Mayor Adams puts taxpayers on the hook for $1.6 billion a year on migrants — maybe through 2029!

· New York Post

Mayor Adams’ prospects of winning a second term (or even finishing the first) are increasingly uncertain. But he’s trying to ensure that one big feature of his mayoralty stays in office, even if he doesn’t: billions of dollars in taxpayer money to put migrants up in hotels.

Gov. Hochul should step in to nix his latest contract bid, which could have border-crossers in hotel rooms until 2029.

Adams wanted this to be a good news week, migrant-wise. City Hall announced Wednesday that it will close the 3,000-capacity Randalls Island tent shelter, scene of two murders, by February.

He bragged that his policy of getting single adult migrants who stay there to move on after 30 or 60 days has been effective.

Plus, with the Biden administration belatedly tightening the border, the number of newcomers has shrunk for nearly four months.

Why, then, behind the scenes, is the Adams administration talking up the migrant “emergency” to sign yet another long-term contract for hotel shelter?

As the Post’s Carl Campanile reports, the city’s homeless-services department will soon sign a new contract to extend the use of 14,000 city hotel rooms as “sanctuary sites.”

The new contract would run until at least June 2026 — and would have a three-year renewal option after that, bringing us to June 2029.

The cost: $661 million annually, or $130 a hotel room.

And the contract doesn’t include all sorts of ancillary costs that generally go with these rooms: $176 a day in security, food, “case management,” legal-advice, and other “overhead” costs, as estimated by the city comptroller.

Even with a little projected savings from the current room-only rate of $156 a night, the city is still likely spend close to $1.6 billion a year on these contracts, indefinitely.

Not to mention the other costs to the city.

Taking more than 100 hotels (and possibly 200) off of the tourist and business-traveler market for years on end hobbles the city’s slow recovery from COVID-19 lockdowns.

And despite the city’s see-no-evil stance when it comes to migrant crime, there’s a reason these hotels need massive security presences. Security that’s often ineffective: migrant hotels plague nearby neighbors with loud music, speeding mopeds, and drug use that spills off the property.

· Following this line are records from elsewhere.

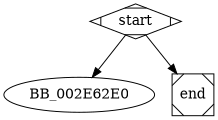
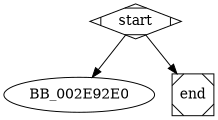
  digraph {
    start [shape=Mdiamond]
-   BB_002E92E0 [label=BB_002E62E0]
+   BB_002E92E0
    end [shape=Msquare]
    start -> BB_002E92E0
    start -> end
  }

But even assuming this contract is a good idea, this isn’t the way to go about it. The city could ask hotels to bid against each other on costs and services, including, possibly, providing food and security for cheaper than outside contractors do.

Instead, the city will contract for one big vendor (possibly the Hotel Association of NYC, which is doing similar work already, and which has donated $2,100 to Adams’s reelection campaign) to “locate hotels, negotiate rates, [and] enter into commercial hotel agreements.”

The hotel association may be honest, but this type of singe-vendor deal offers massive scope for irregularity. What would motivate the new hotel-contract manager, whether HANYC or another winner, to pick one particular hotel over another?

For budget hotels, 100% occupancy for years on end is a plum deal.

And the contract favors unionization, further pushing up costs. Each hotel must “obtain a labor peace agreement” with its workforce that includes collective bargaining.

Another big problem: this proposed new contract conflicts with the mayor’s own budget projections.

The city budget projects that “asylum seeking” spending will fall from $4.7 billion this year to $4 billion next, then to $3 billion, and then to zero by summer 2027.

How can the city square this projection of a migrant crisis that’s fully “solved” in less than three years, with its similar projection that it may need to extend this new migrant-hotel contract until 2029?

In the two weeks since the mayor’s federal indictment, Gov. Hochul has made clear she expects big changes at City Hall. She’s pushing out the mayor’s band of loyalists and pushing in caretaker deputies and commissioners, potentially to get the city through to next summer’s scheduled mayoral primary without a new scandal.

But the mayor clearly thinks that when it comes to awarding migrant contracts — partly what the feds and others are investigating his former top staff for! — it’s business as usual.

As Adams said upon his indictment, his “day to day will not change.”

It should — and the governor should make it clear that it’s not just the people who need to go, but the policies.

Nicole Gelinas is a contributing editor to the Manhattan Institute’s City Journal.